Ce que nous pouvons au moins faire, c’est reformuler nos organisations, construire de nouveaux réseaux pour nous insérer, pour faire partie des processus de politisation populaire qui émergent. Je parie sur l’unification des organisations de gauche et de celles qui vont surgir à partir de maintenant.
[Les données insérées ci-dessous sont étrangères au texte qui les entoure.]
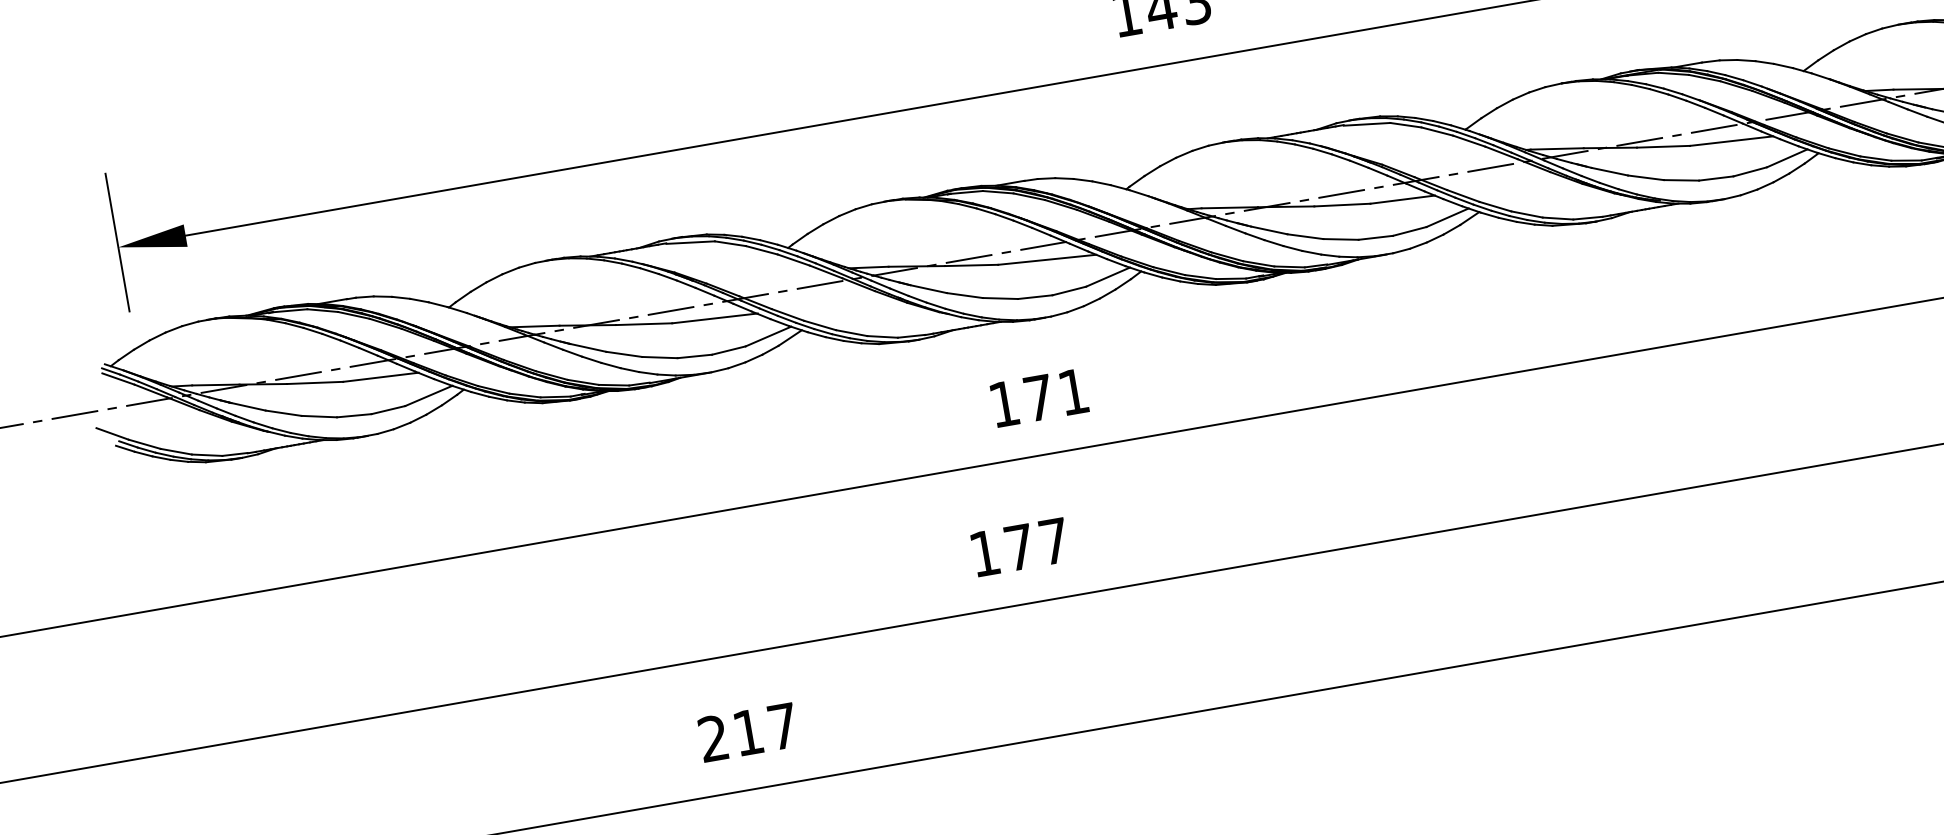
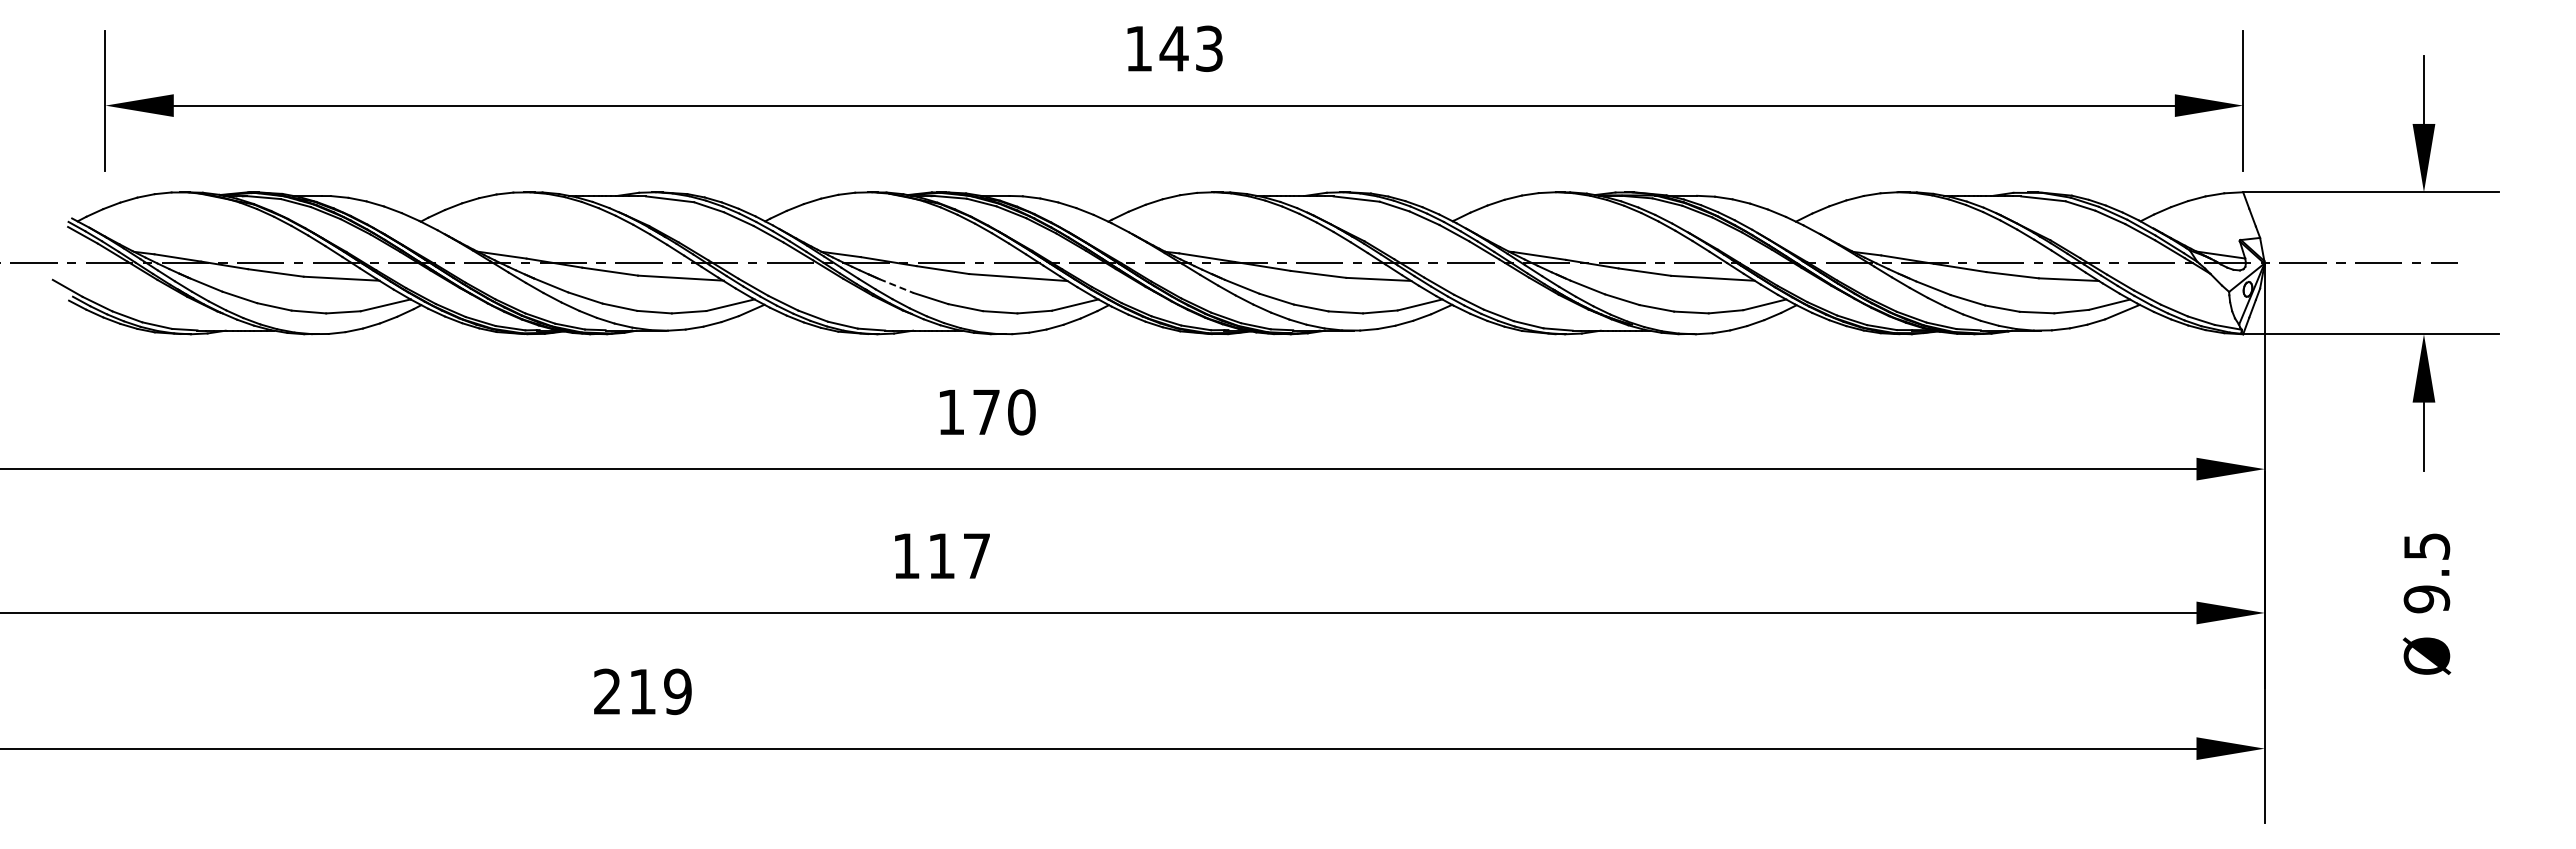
line: (928, 289) -> (896, 286), solid -> dashed
text: (1073, 392) -> (1021, 412), 171 -> 170
text: (1019, 546) -> (941, 555), 177 -> 117
text: (782, 726) -> (677, 691), 217 -> 219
Nous devons prêter attention à ces dynamiques et contribuer à développer des perspectives anticapitalistes, féministes et écosocialistes en leur sein, en y ajoutant la recomposition des organisations politiques, et en saisissant les nouvelles formes de politisation. Nous sommes très occupés et avons peu de temps, mais nous ne pouvons perdre de vue qu’il faut réfléchir dès maintenant à de nouvelles formes d’organisation.

Propos recueillis le 28 octobre 2019

* Karina Nohales est militante de la Coordination féministe du 8M. Javier Zuñiga milite dans le Mouvement pour l’eau et les territoires. Les deux participent à l’Unité sociale, un front large qui a appelé à la grève générale et considère être l’acteur légitimé par le mouvement. Alex G., qui a réalisé et traduit cet entretien, est militant du Nouveau parti anticapitaliste (NPA, France) et membre de la Quatrième Internationale.